_SUPPLIED INFORMATION:_
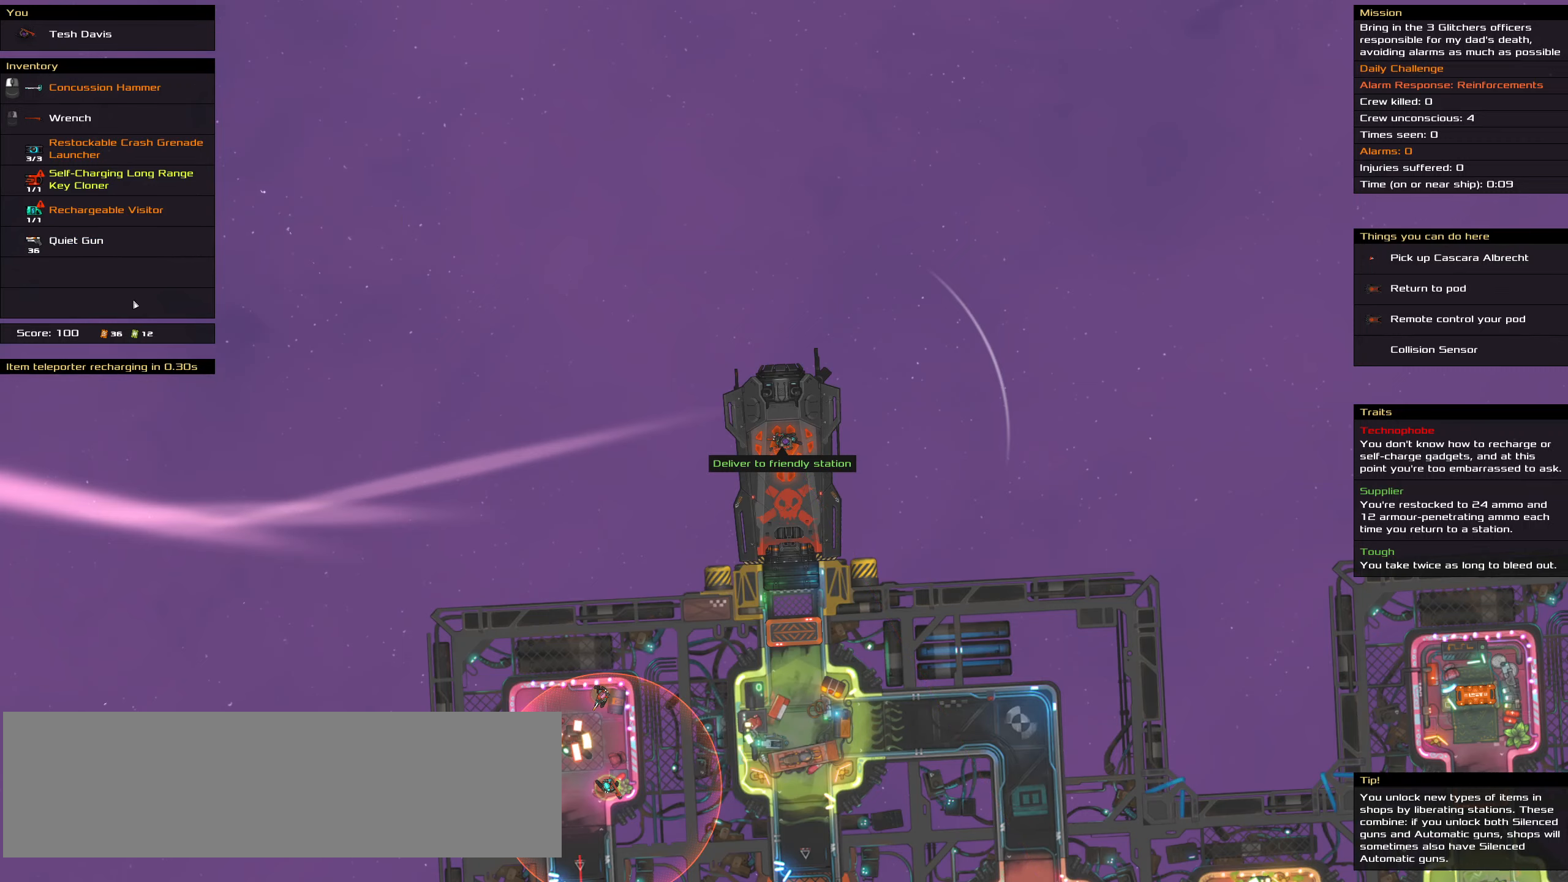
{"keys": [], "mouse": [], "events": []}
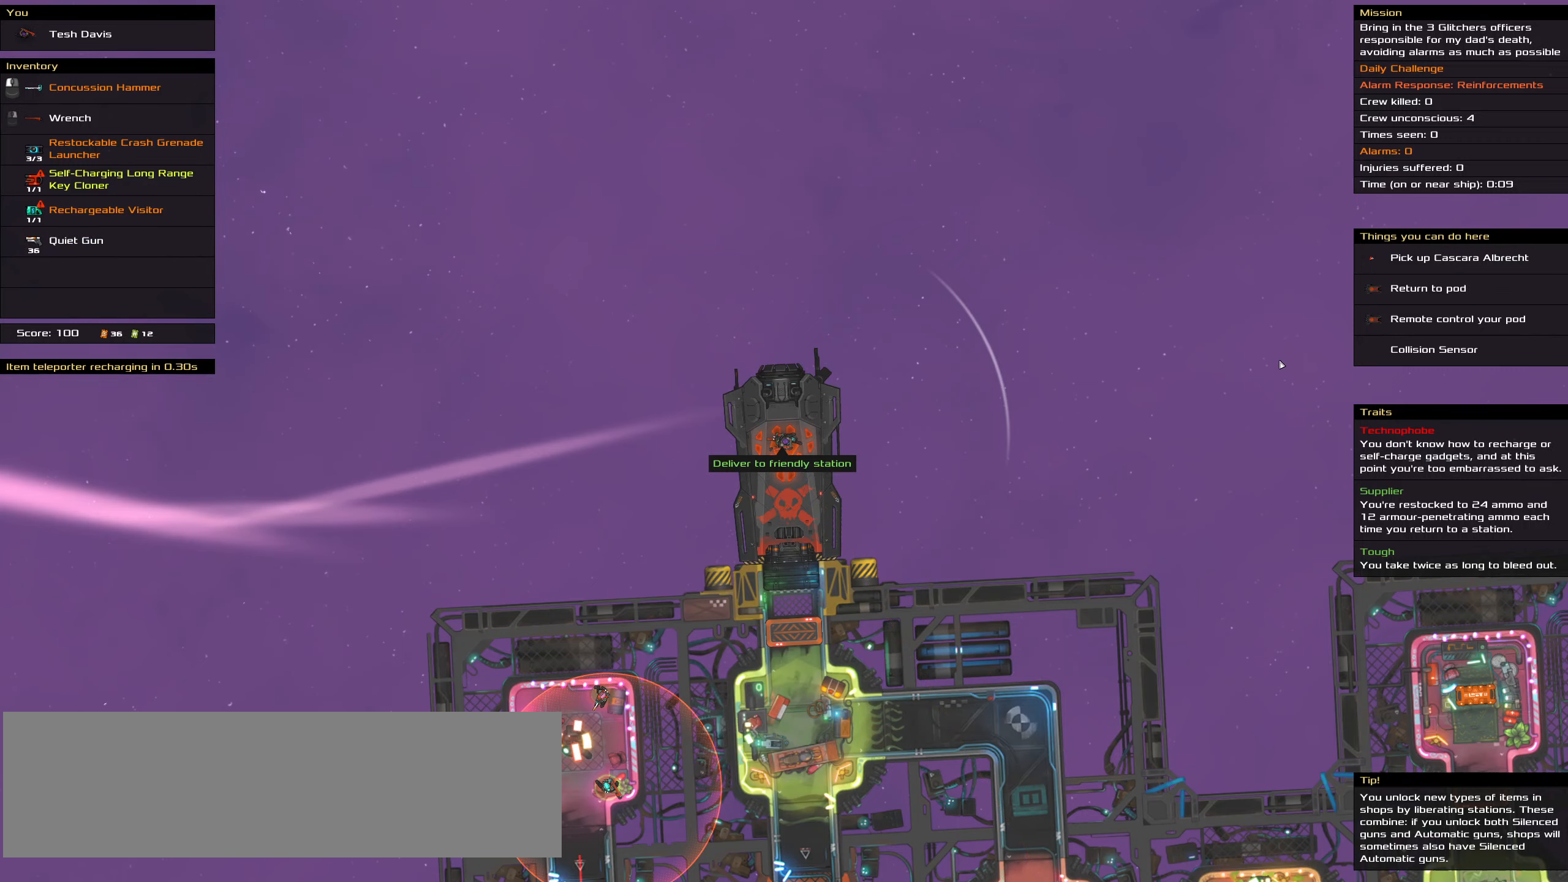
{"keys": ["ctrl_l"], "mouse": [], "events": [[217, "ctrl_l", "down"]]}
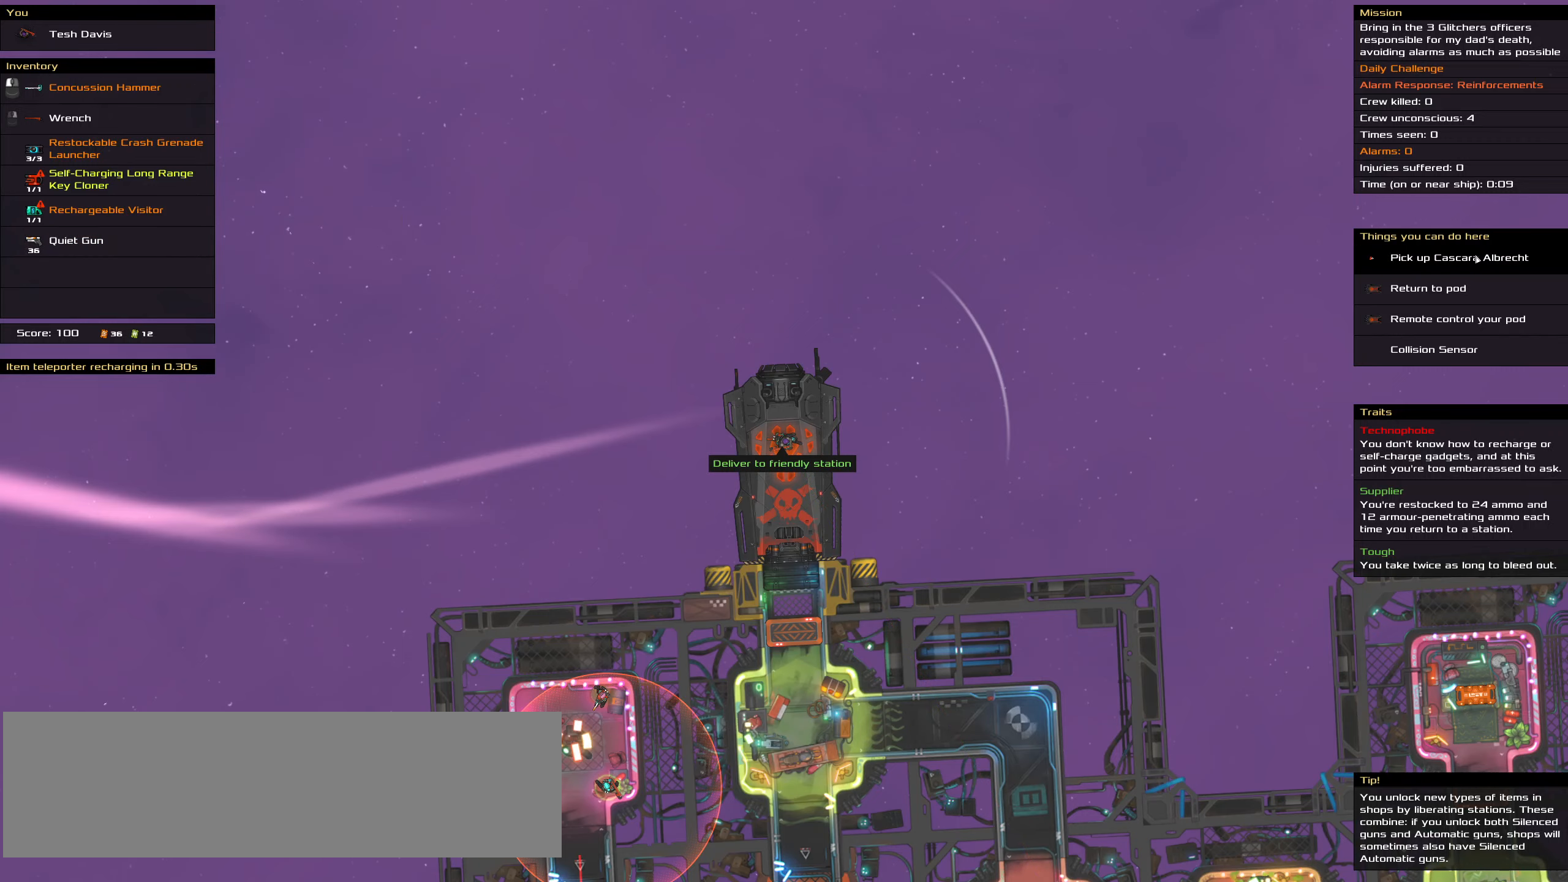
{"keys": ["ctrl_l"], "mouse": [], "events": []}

_WHAT THIS TASK INVOLVES:_
Reproduce the listing verbatim, pictures excluded.

_EXERCISE RESULT:_
{"keys": [], "mouse": [], "events": []}
{"keys": ["ctrl_l"], "mouse": [], "events": [[217, "ctrl_l", "down"]]}
{"keys": ["ctrl_l"], "mouse": [], "events": []}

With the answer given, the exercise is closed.